*** Opening of Data for the task ***
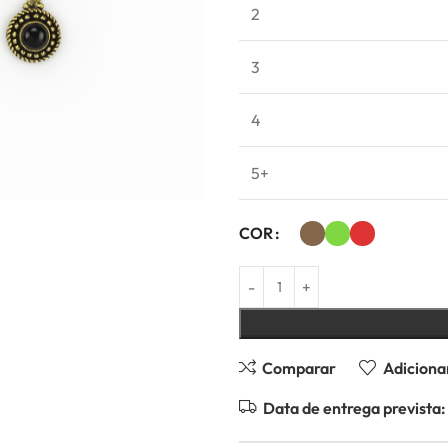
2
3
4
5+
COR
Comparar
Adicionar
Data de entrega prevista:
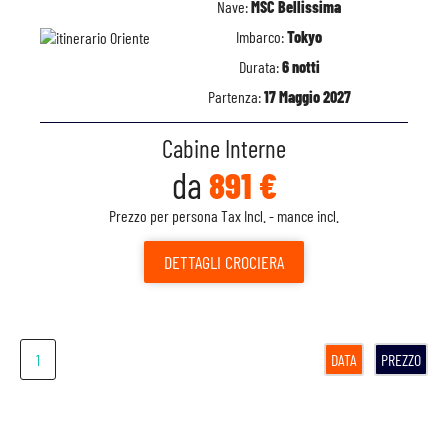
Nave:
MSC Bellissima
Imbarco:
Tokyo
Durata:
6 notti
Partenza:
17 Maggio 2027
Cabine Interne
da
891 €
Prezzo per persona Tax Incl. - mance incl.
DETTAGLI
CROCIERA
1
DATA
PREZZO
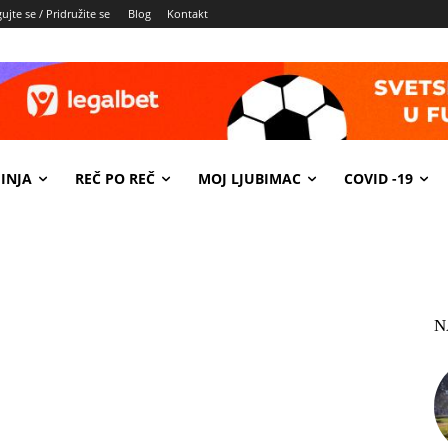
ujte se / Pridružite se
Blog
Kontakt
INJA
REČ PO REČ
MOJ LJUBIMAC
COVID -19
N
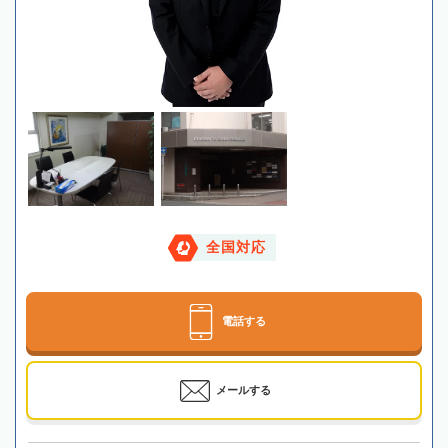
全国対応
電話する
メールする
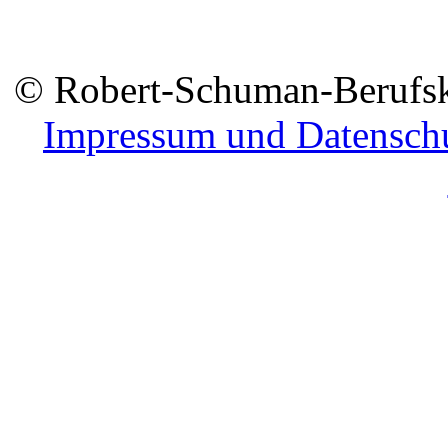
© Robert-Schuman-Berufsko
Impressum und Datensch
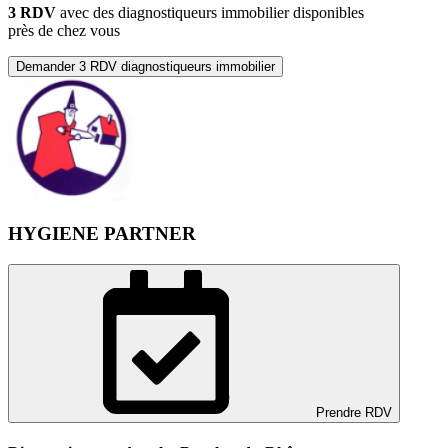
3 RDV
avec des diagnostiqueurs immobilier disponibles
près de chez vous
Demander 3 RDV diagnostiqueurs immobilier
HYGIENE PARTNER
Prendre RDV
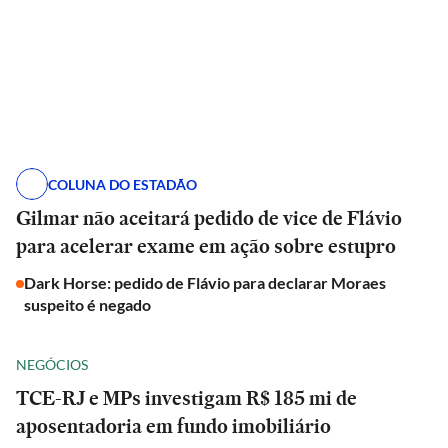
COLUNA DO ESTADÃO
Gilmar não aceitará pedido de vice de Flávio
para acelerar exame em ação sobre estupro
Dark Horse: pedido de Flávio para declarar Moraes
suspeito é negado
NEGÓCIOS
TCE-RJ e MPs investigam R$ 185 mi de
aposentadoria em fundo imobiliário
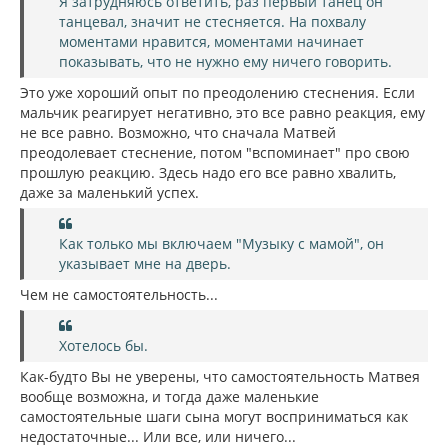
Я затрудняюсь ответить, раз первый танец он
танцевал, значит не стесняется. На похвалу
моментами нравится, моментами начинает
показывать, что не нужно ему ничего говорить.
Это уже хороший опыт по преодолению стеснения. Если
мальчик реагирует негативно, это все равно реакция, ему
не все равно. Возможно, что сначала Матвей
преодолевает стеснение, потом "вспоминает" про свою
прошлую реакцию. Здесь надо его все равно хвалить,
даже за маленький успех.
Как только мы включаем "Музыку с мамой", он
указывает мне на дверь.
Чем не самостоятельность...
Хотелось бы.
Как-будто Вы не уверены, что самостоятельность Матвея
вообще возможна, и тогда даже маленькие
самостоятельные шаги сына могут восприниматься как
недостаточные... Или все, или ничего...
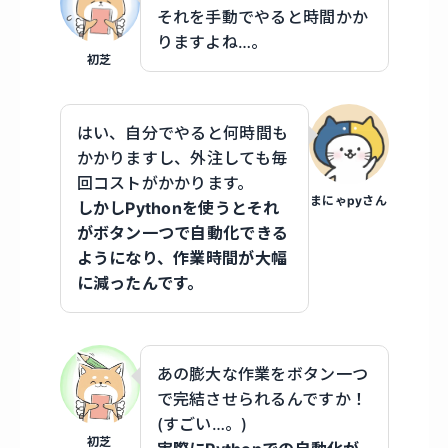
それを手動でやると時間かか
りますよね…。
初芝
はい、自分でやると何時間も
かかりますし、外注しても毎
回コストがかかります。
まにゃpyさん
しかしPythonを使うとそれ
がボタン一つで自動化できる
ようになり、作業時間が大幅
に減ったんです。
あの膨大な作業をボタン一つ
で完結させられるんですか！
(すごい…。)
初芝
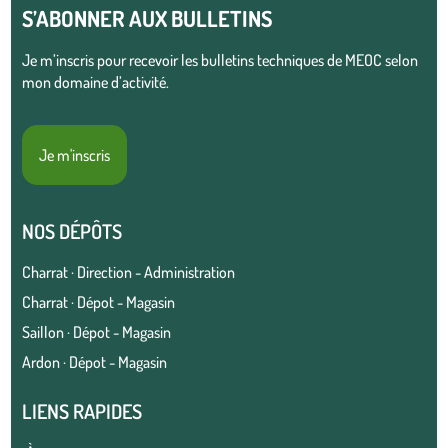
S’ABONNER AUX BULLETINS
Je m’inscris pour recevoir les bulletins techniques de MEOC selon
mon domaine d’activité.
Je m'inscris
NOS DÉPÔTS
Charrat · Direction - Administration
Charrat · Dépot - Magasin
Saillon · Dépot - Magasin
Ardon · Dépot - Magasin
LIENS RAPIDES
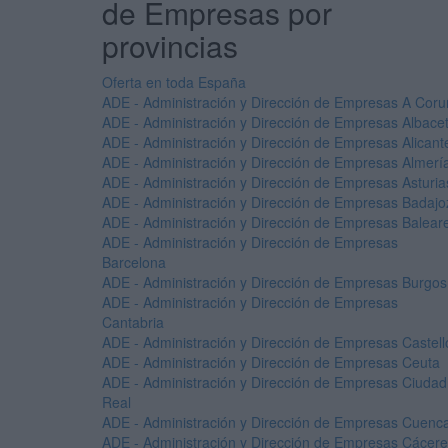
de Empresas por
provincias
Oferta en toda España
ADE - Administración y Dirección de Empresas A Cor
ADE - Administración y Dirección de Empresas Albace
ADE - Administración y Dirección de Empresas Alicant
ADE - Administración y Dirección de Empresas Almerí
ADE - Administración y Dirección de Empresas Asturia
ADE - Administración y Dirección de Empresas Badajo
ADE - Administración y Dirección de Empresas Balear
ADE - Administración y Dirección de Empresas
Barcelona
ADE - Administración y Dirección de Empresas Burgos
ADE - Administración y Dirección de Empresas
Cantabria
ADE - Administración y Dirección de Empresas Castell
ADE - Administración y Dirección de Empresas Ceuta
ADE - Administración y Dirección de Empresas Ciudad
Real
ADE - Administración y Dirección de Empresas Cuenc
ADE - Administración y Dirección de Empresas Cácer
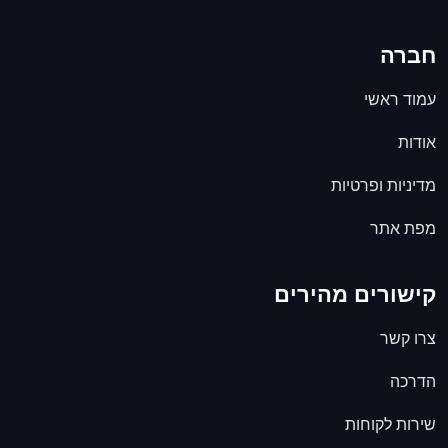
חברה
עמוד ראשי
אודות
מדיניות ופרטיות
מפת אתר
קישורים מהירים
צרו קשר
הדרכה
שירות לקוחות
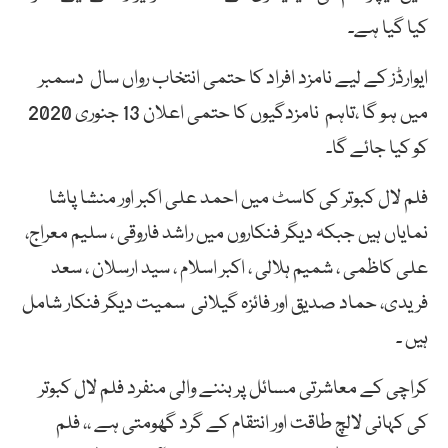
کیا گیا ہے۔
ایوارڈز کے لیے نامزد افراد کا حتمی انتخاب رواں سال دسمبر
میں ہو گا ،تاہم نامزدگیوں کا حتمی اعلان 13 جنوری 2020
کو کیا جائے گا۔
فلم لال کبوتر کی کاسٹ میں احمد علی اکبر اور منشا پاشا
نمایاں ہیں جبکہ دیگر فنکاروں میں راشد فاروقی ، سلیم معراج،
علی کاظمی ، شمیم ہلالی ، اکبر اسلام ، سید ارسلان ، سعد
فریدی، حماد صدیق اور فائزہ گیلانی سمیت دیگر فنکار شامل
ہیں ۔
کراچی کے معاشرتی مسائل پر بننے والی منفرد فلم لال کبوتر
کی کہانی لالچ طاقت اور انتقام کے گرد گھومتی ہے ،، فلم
*** Close of Data for the task ***
◆ Task requirements
Reproduce exactly the lines that run from the line holding "ADE - Administración y Dirección de Empresas Alicant" through the final line of the entries, and omit every picture.

◆ Solution for this task
ADE - Administración y Dirección de Empresas Alicant
ADE - Administración y Dirección de Empresas Almerí
ADE - Administración y Dirección de Empresas Asturia
ADE - Administración y Dirección de Empresas Badajo
ADE - Administración y Dirección de Empresas Balear
ADE - Administración y Dirección de Empresas
Barcelona
ADE - Administración y Dirección de Empresas Burgos
ADE - Administración y Dirección de Empresas
Cantabria
ADE - Administración y Dirección de Empresas Castell
ADE - Administración y Dirección de Empresas Ceuta
ADE - Administración y Dirección de Empresas Ciudad
Real
ADE - Administración y Dirección de Empresas Cuenc
ADE - Administración y Dirección de Empresas Cácer
חברה
עמוד ראשי
אודות
מדיניות ופרטיות
מפת אתר
קישורים מהירים
צרו קשר
הדרכה
שירות לקוחות
کیا گیا ہے۔
ایوارڈز کے لیے نامزد افراد کا حتمی انتخاب رواں سال دسمبر
میں ہو گا ،تاہم نامزدگیوں کا حتمی اعلان 13 جنوری 2020
کو کیا جائے گا۔
فلم لال کبوتر کی کاسٹ میں احمد علی اکبر اور منشا پاشا
نمایاں ہیں جبکہ دیگر فنکاروں میں راشد فاروقی ، سلیم معراج،
علی کاظمی ، شمیم ہلالی ، اکبر اسلام ، سید ارسلان ، سعد
فریدی، حماد صدیق اور فائزہ گیلانی سمیت دیگر فنکار شامل
ہیں ۔
کراچی کے معاشرتی مسائل پر بننے والی منفرد فلم لال کبوتر
کی کہانی لالچ طاقت اور انتقام کے گرد گھومتی ہے ،، فلم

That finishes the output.